When we talk about "pure" sounds. The sound intervals that sound best to the
human ear form simple numeric frequency ratios. However, if you tune a scale
in a way that is closer to this ideal, not every semi-tone is interchangeable
and playing pieces in certain keys sounds down right horrible.

That's why, choosing the key of a piece, once actually had a relatively larger
impact on how it would sound, depending on how the instrument was tuned.
Dissonance in some keys was even sometimes exploited by certain composers.
Unfortunately we lose the impact of how these pieces would have sounded when
played on modern instruments.
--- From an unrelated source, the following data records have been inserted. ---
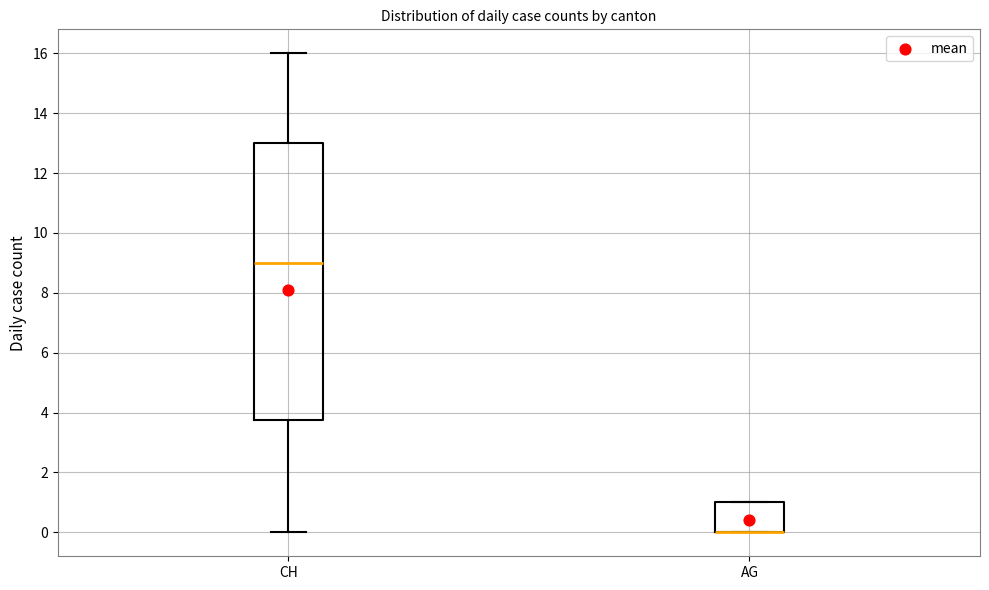

Comparing the boxes themselves (not the whiskers), which one is the tallest?

CH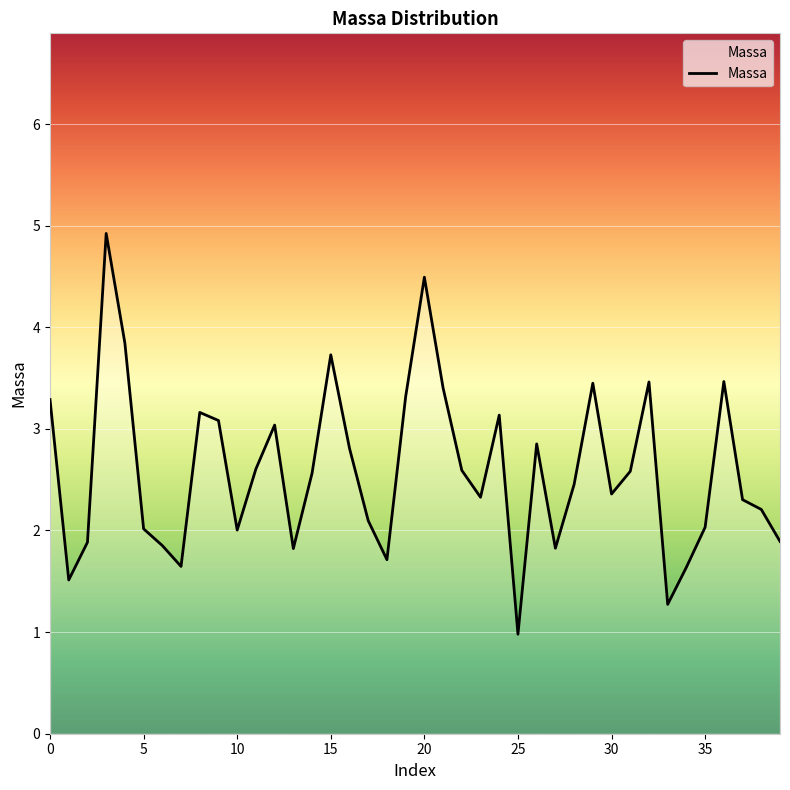

What is the smallest value displayed?

1.0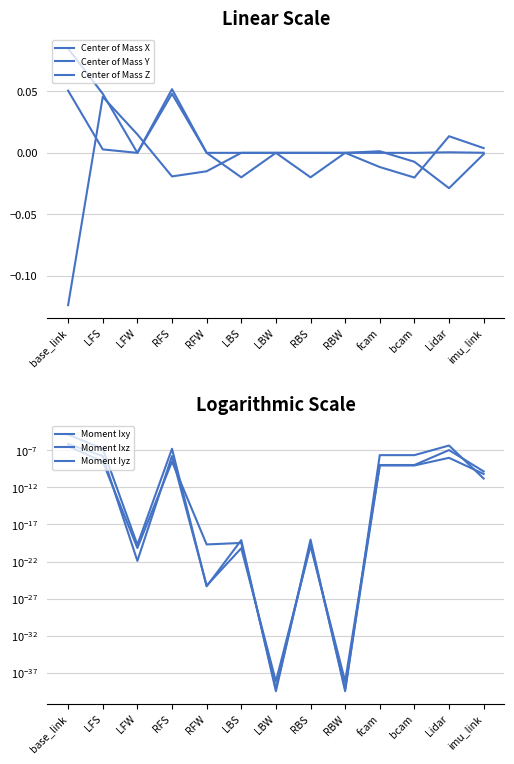

What is the maximum value shown in the chart?

0.1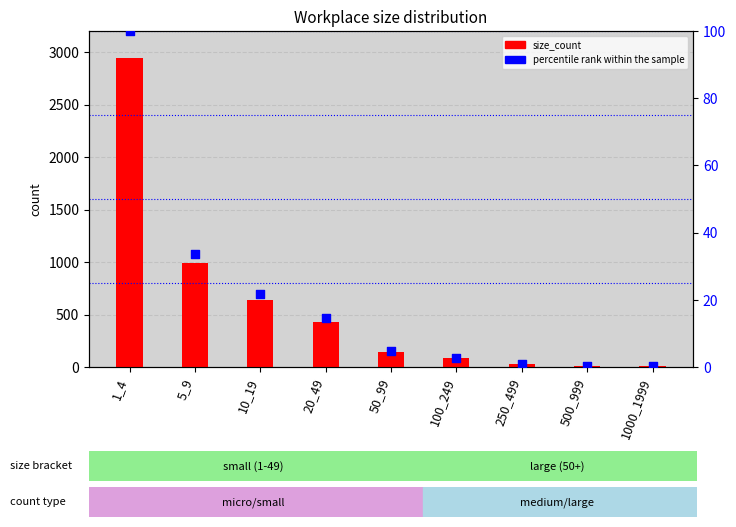

Is the value of size_count at 50_99 greater than the value of percentile rank within the sample at 1000_1999?

Yes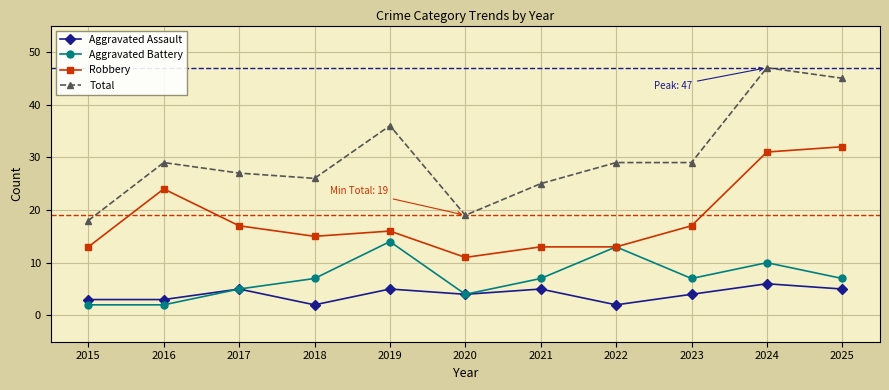

The Total series shows 34 at 2020. True or false?

False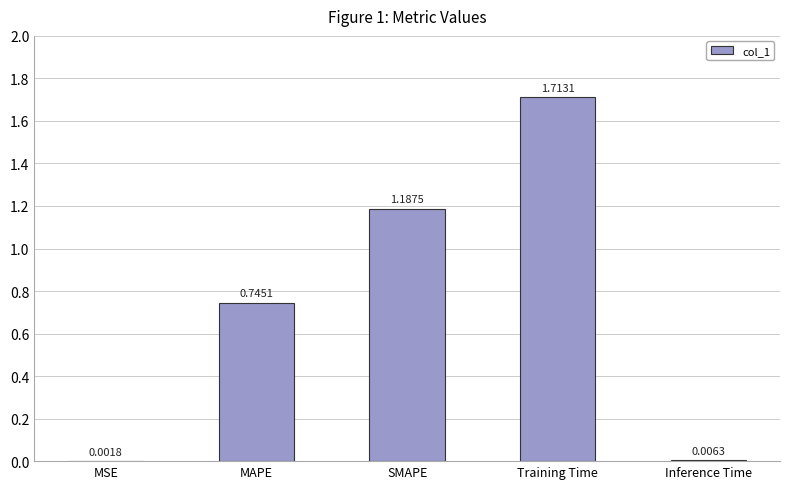

Between SMAPE and Training Time, which is larger?

Training Time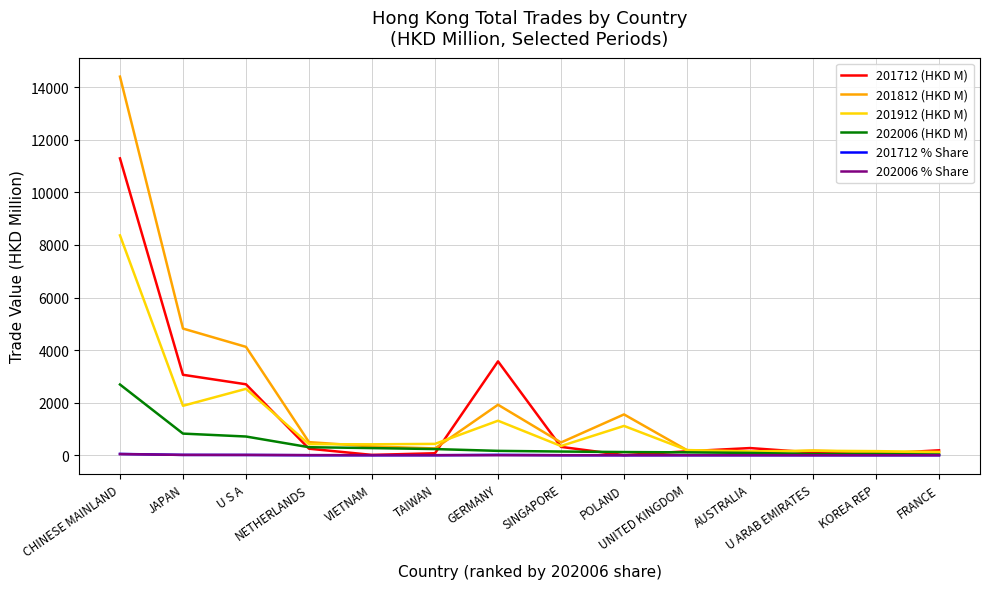

Where do 201712 (HKD M) and 201912 (HKD M) first cross each other?

U S A and NETHERLANDS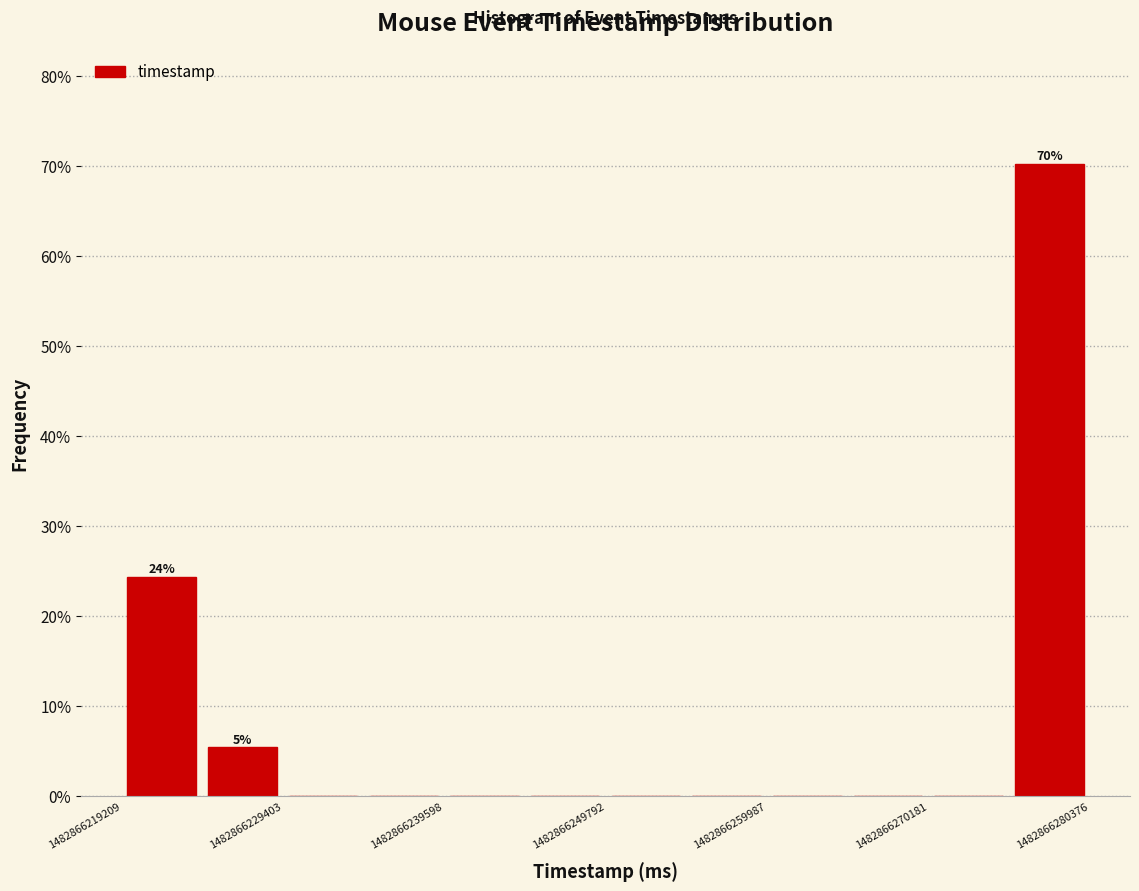

Read against the x-axis, roughly where is the centre of the tallest bar?

1482866278000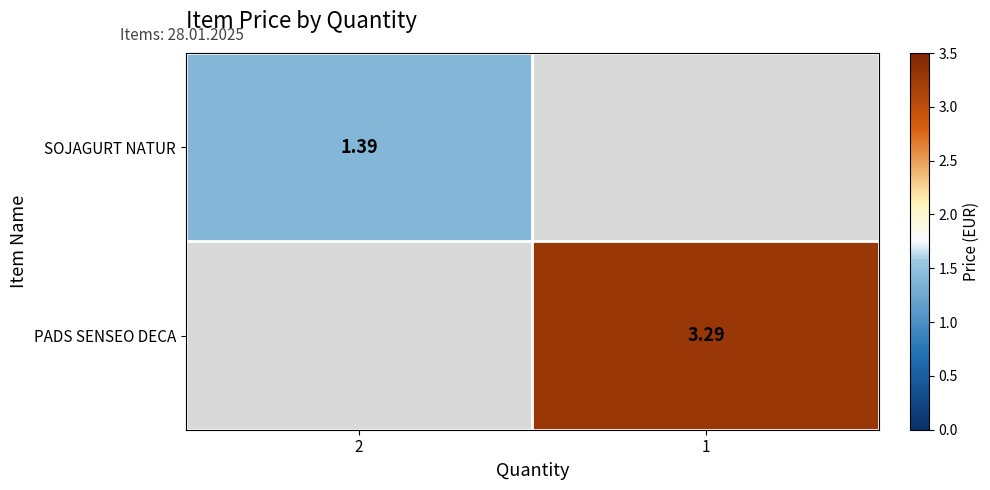

Where does the PADS SENSEO DECA series first go above 3?

1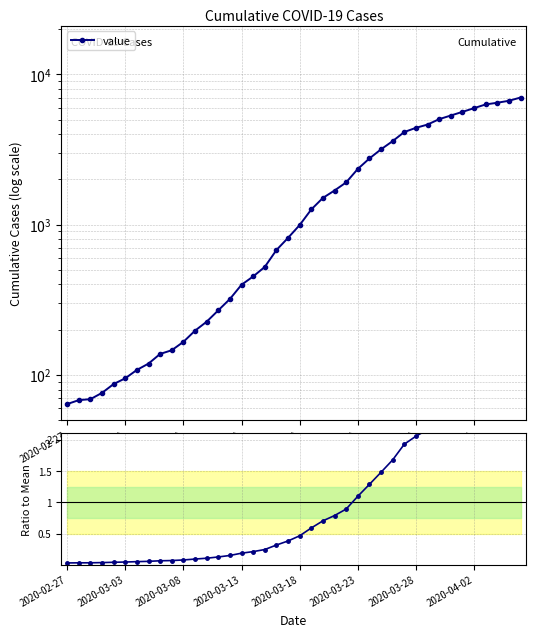

What is the value of the value point at the 1st from the left?

64.0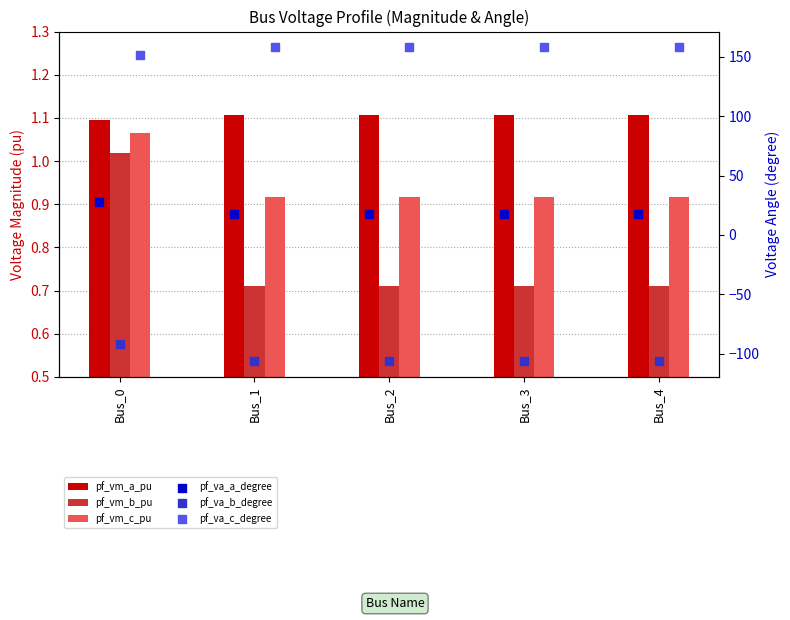

What are all the series names shown in the legend?

pf_vm_a_pu, pf_vm_b_pu, pf_vm_c_pu, pf_va_a_degree, pf_va_b_degree, pf_va_c_degree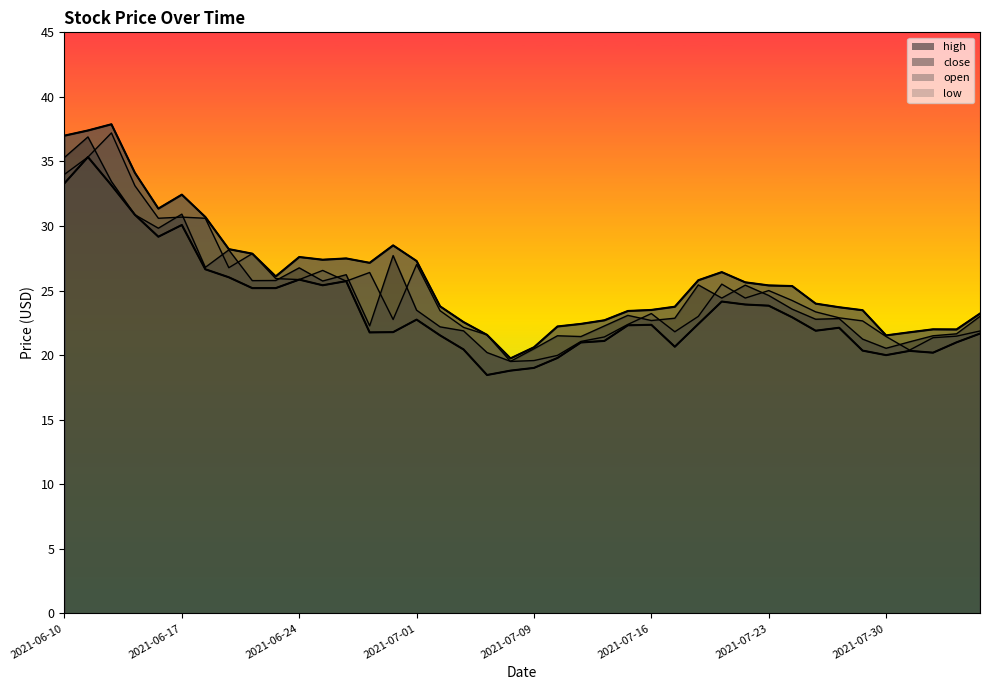

Between 20 and 23, which series saw the biggest shift?

high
We're talking here about pieces from composes as
recent as Chopin.

------
davideous
This reminds me of something my Latin teacher used to say: We don't know how
Latin was actually pronounced because all of the audio tapes were destroyed
when Rome burned down. :-)

------
christudor
Here's my take on this: either the author or the BBC has simplified what is
really going on, because we actually know a lot more about Ancient Greek Music
than this article suggests.

Most importantly (I think), ancient music is not (only) preserved in the words
themselves (i.e. by vowel length and things like that). There is also a lot of
evidence for musical notation, which has been preserved both in the papyrus
tradition (where we have lines of tragic verse with the actual notes
transcribed above - you can see an example here:
[http://classics.uc.edu/music/](http://classics.uc.edu/music/)), as well as
from discussions of ancient music by the ancients themselves, e.g. Plutarch's
'On Music'

------
beeco
Maybe they could do something like Fringe and get the noise from the walls.